The three areas outlined for grant funds are hoped to have a positive impact on the watershed. Bos said the flow meters, in particular, will reduce the amount of liquid manure currently being applied to the land.

“The reason we are going with liquid flow meters is that some (manure management) plans are calling for lower rates than the application equipment can apply,” he said.

Some of the grant funds will also be used to purchase scale pads to weigh manure spreaders so producers can accurately calibrate the application rate, said Bos.

“With solid manure spreaders, many times it’s hard to know exactly what you’re putting on,” he added.

In addition to on-farm practices, Bos said the grant will fund maintenance of a manure test plot for the next three years. Different manure application rates will be demonstrated on the site, with an informational plot day planned at the end of the third year.

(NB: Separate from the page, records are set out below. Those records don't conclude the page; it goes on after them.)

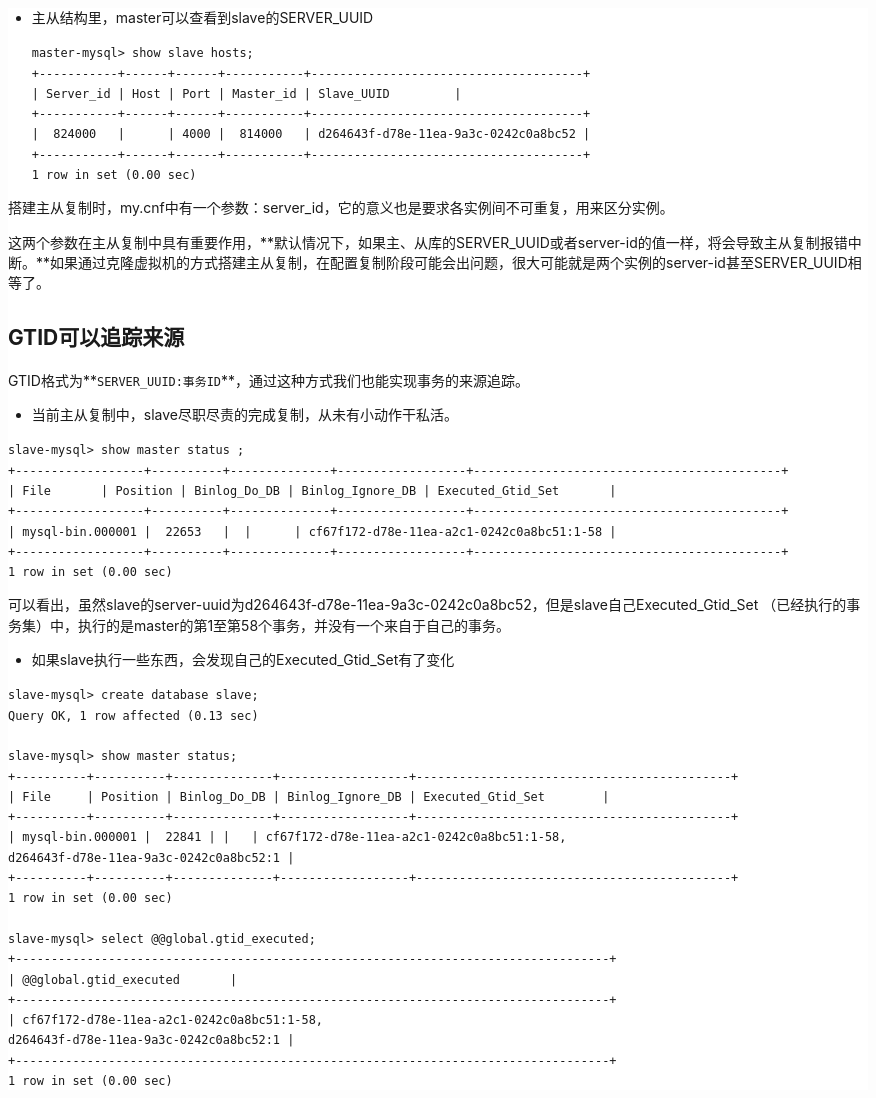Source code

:   - 主从结构里，master可以查看到slave的SERVER_UUID
    ```
    master-mysql> show slave hosts;
    +-----------+------+------+-----------+--------------------------------------+
    | Server_id | Host | Port | Master_id | Slave_UUID         |
    +-----------+------+------+-----------+--------------------------------------+
    |  824000   |      | 4000 |  814000   | d264643f-d78e-11ea-9a3c-0242c0a8bc52 |
    +-----------+------+------+-----------+--------------------------------------+
    1 row in set (0.00 sec)
    ```

搭建主从复制时，my.cnf中有一个参数：server_id，它的意义也是要求各实例间不可重复，用来区分实例。

这两个参数在主从复制中具有重要作用，**默认情况下，如果主、从库的SERVER_UUID或者server-id的值一样，将会导致主从复制报错中断。**如果通过克隆虚拟机的方式搭建主从复制，在配置复制阶段可能会出问题，很大可能就是两个实例的server-id甚至SERVER_UUID相等了。

  

## GTID可以追踪来源

GTID格式为**`SERVER_UUID:事务ID`**，通过这种方式我们也能实现事务的来源追踪。

- 当前主从复制中，slave尽职尽责的完成复制，从未有小动作干私活。

```
slave-mysql> show master status ;
+------------------+----------+--------------+------------------+-------------------------------------------+
| File       | Position | Binlog_Do_DB | Binlog_Ignore_DB | Executed_Gtid_Set       |
+------------------+----------+--------------+------------------+-------------------------------------------+
| mysql-bin.000001 |  22653   |  |      | cf67f172-d78e-11ea-a2c1-0242c0a8bc51:1-58 |
+------------------+----------+--------------+------------------+-------------------------------------------+
1 row in set (0.00 sec)
```
可以看出，虽然slave的server-uuid为d264643f-d78e-11ea-9a3c-0242c0a8bc52，但是slave自己Executed_Gtid_Set （已经执行的事务集）中，执行的是master的第1至第58个事务，并没有一个来自于自己的事务。

- 如果slave执行一些东西，会发现自己的Executed_Gtid_Set有了变化

```
slave-mysql> create database slave;
Query OK, 1 row affected (0.13 sec)

slave-mysql> show master status;
+----------+----------+--------------+------------------+--------------------------------------------+
| File     | Position | Binlog_Do_DB | Binlog_Ignore_DB | Executed_Gtid_Set        |
+----------+----------+--------------+------------------+--------------------------------------------+
| mysql-bin.000001 |  22841 | |   | cf67f172-d78e-11ea-a2c1-0242c0a8bc51:1-58,
d264643f-d78e-11ea-9a3c-0242c0a8bc52:1 |
+----------+----------+--------------+------------------+--------------------------------------------+
1 row in set (0.00 sec)

slave-mysql> select @@global.gtid_executed;
+-----------------------------------------------------------------------------------+
| @@global.gtid_executed       |
+-----------------------------------------------------------------------------------+
| cf67f172-d78e-11ea-a2c1-0242c0a8bc51:1-58,
d264643f-d78e-11ea-9a3c-0242c0a8bc52:1 |
+-----------------------------------------------------------------------------------+
1 row in set (0.00 sec)
```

“The final component of the grant is intensive water sampling on the final year of the grant,” said Bos. “We’ll basically be sampling weekly the main tributaries that come into the Rock River to let us know if we’ve made a difference.”

Since that initial meeting back in January 2008, Bos said the public has gained a better understanding of the condition of the Rock River.

“Producers are concerned that they do (practices to improve the watershed) right, but they also want to make sure that other people do, too,” he said.

While this grant specifically targets manure management in the watershed, Bos said other projects are being implemented as well.

Replacement of non-compliant septic systems is an ongoing process in the watershed, while two rain garden projects were initiated earlier this year by the City of Luverne to create a filtering process as runoff flows into the river and its tributaries.